* [INSTRUCTION]:
Lay out the records below as a two-column CSV with the headers rank and name, one row per record, beginning at the start of the records and ending with the line containing "genus: Galerina". Put each field in quotation marks and replace any line breaks with spaces.

[Stored data entries]

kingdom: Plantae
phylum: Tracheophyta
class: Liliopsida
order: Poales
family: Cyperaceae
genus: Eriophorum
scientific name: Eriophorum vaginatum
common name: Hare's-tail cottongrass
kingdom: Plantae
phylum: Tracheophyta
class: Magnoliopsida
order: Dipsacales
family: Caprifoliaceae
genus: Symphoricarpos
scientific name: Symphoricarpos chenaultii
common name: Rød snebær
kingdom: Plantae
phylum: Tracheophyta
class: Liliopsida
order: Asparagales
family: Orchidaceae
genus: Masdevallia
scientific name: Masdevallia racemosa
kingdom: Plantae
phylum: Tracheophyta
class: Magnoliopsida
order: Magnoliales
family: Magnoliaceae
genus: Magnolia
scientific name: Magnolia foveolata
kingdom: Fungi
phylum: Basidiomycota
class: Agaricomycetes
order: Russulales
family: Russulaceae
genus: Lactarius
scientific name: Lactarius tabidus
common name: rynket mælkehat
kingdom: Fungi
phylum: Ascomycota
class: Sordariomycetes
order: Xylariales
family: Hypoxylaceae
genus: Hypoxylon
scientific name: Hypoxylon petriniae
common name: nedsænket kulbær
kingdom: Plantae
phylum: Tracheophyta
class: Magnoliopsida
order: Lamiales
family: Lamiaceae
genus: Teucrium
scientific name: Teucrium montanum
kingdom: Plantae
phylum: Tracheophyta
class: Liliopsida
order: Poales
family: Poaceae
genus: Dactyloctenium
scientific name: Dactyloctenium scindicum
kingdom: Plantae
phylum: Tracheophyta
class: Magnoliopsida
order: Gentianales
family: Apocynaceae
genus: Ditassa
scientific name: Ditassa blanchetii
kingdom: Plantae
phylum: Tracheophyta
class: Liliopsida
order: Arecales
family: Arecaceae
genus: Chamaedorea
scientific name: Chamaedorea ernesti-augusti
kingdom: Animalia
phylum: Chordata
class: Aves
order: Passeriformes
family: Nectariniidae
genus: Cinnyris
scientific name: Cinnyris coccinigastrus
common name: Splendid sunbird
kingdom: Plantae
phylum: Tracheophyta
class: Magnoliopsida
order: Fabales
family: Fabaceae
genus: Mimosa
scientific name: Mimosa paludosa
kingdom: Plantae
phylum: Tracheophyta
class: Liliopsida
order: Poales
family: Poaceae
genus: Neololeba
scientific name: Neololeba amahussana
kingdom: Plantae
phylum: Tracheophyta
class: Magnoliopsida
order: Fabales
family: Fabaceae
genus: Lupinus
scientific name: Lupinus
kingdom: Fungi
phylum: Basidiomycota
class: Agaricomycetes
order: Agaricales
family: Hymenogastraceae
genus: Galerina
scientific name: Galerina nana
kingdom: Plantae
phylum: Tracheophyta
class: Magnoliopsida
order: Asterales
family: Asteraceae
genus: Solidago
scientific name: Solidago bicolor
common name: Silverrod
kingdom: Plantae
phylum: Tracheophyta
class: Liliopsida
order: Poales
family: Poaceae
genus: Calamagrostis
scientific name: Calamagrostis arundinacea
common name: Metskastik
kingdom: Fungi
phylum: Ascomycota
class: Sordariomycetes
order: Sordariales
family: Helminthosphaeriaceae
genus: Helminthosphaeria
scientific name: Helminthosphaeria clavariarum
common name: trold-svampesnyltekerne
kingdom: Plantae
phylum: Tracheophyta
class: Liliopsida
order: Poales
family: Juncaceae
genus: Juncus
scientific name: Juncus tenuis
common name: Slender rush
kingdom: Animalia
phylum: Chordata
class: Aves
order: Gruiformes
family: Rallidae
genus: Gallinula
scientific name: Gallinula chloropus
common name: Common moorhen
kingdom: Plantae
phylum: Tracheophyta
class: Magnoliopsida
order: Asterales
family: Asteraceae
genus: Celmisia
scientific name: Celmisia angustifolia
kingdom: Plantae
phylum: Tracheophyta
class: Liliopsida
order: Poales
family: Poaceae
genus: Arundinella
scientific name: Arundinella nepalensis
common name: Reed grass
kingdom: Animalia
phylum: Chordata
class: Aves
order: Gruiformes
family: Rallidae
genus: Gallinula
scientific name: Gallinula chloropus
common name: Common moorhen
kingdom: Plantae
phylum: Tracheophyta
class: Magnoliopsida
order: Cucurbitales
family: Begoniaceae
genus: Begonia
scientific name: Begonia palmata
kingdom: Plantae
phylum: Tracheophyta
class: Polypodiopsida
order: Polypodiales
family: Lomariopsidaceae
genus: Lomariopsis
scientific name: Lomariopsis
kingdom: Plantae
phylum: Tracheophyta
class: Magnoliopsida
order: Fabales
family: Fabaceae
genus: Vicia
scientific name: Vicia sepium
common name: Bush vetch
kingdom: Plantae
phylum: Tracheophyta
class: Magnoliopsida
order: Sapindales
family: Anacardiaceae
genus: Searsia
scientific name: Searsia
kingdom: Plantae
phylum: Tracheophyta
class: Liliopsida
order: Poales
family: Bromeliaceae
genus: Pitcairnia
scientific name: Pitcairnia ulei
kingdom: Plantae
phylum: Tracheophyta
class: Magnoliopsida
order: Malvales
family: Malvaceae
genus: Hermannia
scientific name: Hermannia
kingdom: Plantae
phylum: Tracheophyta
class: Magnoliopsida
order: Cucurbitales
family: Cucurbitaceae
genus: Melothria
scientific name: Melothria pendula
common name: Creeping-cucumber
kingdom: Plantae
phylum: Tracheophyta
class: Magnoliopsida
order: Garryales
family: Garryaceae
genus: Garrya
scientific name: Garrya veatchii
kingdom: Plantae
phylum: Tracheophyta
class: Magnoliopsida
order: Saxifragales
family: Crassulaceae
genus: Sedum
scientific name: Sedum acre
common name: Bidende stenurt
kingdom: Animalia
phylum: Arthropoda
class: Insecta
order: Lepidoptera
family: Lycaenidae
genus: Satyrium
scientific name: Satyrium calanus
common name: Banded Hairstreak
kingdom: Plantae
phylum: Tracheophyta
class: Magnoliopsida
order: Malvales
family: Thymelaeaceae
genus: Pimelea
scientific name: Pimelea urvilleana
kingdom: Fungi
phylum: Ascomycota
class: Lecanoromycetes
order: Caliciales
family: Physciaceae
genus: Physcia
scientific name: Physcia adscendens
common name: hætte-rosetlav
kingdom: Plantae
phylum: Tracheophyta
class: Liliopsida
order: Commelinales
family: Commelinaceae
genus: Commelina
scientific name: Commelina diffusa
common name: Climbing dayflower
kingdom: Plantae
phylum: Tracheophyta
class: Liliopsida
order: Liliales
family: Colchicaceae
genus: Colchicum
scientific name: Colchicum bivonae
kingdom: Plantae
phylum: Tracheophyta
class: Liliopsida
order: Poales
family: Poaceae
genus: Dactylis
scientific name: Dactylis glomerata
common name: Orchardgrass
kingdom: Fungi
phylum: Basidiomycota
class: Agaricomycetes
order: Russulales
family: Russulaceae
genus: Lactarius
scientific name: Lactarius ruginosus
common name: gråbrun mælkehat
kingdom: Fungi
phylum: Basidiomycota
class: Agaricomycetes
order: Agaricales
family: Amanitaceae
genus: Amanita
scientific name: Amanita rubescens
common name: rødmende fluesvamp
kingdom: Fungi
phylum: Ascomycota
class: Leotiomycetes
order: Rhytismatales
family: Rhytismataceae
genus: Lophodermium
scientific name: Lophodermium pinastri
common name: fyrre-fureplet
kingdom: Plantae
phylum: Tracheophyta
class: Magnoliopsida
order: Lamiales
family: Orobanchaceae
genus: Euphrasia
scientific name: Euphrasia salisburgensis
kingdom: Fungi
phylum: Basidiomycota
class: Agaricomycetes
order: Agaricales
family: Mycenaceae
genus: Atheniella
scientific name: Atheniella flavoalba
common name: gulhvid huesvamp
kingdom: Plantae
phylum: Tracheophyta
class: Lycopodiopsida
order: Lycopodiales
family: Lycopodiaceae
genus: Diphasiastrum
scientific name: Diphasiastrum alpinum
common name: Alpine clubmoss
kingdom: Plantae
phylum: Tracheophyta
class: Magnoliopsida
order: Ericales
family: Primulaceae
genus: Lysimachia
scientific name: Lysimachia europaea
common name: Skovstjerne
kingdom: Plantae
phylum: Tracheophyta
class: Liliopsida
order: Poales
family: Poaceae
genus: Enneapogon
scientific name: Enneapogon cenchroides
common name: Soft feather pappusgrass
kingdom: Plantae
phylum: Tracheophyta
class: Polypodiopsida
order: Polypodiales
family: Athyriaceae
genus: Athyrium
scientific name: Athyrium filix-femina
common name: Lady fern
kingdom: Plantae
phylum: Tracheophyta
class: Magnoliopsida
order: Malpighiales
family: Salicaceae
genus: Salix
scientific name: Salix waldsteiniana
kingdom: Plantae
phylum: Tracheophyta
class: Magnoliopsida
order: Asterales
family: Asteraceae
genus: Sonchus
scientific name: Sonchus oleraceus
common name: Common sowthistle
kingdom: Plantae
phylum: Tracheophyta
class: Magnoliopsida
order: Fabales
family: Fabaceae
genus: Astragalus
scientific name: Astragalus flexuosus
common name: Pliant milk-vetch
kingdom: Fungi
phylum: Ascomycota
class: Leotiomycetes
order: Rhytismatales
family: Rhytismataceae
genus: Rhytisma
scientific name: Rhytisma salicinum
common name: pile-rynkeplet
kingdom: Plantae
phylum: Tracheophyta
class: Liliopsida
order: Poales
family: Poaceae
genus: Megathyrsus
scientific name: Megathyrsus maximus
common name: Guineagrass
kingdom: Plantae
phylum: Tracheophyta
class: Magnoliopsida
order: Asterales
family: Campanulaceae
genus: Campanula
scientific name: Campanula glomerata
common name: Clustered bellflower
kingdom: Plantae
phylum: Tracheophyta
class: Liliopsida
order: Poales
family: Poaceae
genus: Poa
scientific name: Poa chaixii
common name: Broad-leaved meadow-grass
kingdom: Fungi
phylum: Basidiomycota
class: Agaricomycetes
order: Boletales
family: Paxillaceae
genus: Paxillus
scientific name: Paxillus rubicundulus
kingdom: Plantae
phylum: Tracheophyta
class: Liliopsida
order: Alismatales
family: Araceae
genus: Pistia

* [ANSWER FOR THIS EXERCISE]:
rank,name
"kingdom:","Plantae"
"phylum:","Tracheophyta"
"class:","Liliopsida"
"order:","Poales"
"family:","Cyperaceae"
"genus:","Eriophorum"
"scientific name:","Eriophorum vaginatum"
"common name:","Hare's-tail cottongrass"
"kingdom:","Plantae"
"phylum:","Tracheophyta"
"class:","Magnoliopsida"
"order:","Dipsacales"
"family:","Caprifoliaceae"
"genus:","Symphoricarpos"
"scientific name:","Symphoricarpos chenaultii"
"common name:","Rød snebær"
"kingdom:","Plantae"
"phylum:","Tracheophyta"
"class:","Liliopsida"
"order:","Asparagales"
"family:","Orchidaceae"
"genus:","Masdevallia"
"scientific name:","Masdevallia racemosa"
"kingdom:","Plantae"
"phylum:","Tracheophyta"
"class:","Magnoliopsida"
"order:","Magnoliales"
"family:","Magnoliaceae"
"genus:","Magnolia"
"scientific name:","Magnolia foveolata"
"kingdom:","Fungi"
"phylum:","Basidiomycota"
"class:","Agaricomycetes"
"order:","Russulales"
"family:","Russulaceae"
"genus:","Lactarius"
"scientific name:","Lactarius tabidus"
"common name:","rynket mælkehat"
"kingdom:","Fungi"
"phylum:","Ascomycota"
"class:","Sordariomycetes"
"order:","Xylariales"
"family:","Hypoxylaceae"
"genus:","Hypoxylon"
"scientific name:","Hypoxylon petriniae"
"common name:","nedsænket kulbær"
"kingdom:","Plantae"
"phylum:","Tracheophyta"
"class:","Magnoliopsida"
"order:","Lamiales"
"family:","Lamiaceae"
"genus:","Teucrium"
"scientific name:","Teucrium montanum"
"kingdom:","Plantae"
"phylum:","Tracheophyta"
"class:","Liliopsida"
"order:","Poales"
"family:","Poaceae"
"genus:","Dactyloctenium"
"scientific name:","Dactyloctenium scindicum"
"kingdom:","Plantae"
"phylum:","Tracheophyta"
"class:","Magnoliopsida"
"order:","Gentianales"
"family:","Apocynaceae"
"genus:","Ditassa"
"scientific name:","Ditassa blanchetii"
"kingdom:","Plantae"
"phylum:","Tracheophyta"
"class:","Liliopsida"
"order:","Arecales"
"family:","Arecaceae"
"genus:","Chamaedorea"
"scientific name:","Chamaedorea ernesti-augusti"
"kingdom:","Animalia"
"phylum:","Chordata"
"class:","Aves"
"order:","Passeriformes"
"family:","Nectariniidae"
"genus:","Cinnyris"
"scientific name:","Cinnyris coccinigastrus"
"common name:","Splendid sunbird"
"kingdom:","Plantae"
"phylum:","Tracheophyta"
"class:","Magnoliopsida"
"order:","Fabales"
"family:","Fabaceae"
"genus:","Mimosa"
"scientific name:","Mimosa paludosa"
"kingdom:","Plantae"
"phylum:","Tracheophyta"
"class:","Liliopsida"
"order:","Poales"
"family:","Poaceae"
"genus:","Neololeba"
"scientific name:","Neololeba amahussana"
"kingdom:","Plantae"
"phylum:","Tracheophyta"
"class:","Magnoliopsida"
"order:","Fabales"
"family:","Fabaceae"
"genus:","Lupinus"
"scientific name:","Lupinus"
"kingdom:","Fungi"
"phylum:","Basidiomycota"
"class:","Agaricomycetes"
"order:","Agaricales"
"family:","Hymenogastraceae"
"genus:","Galerina"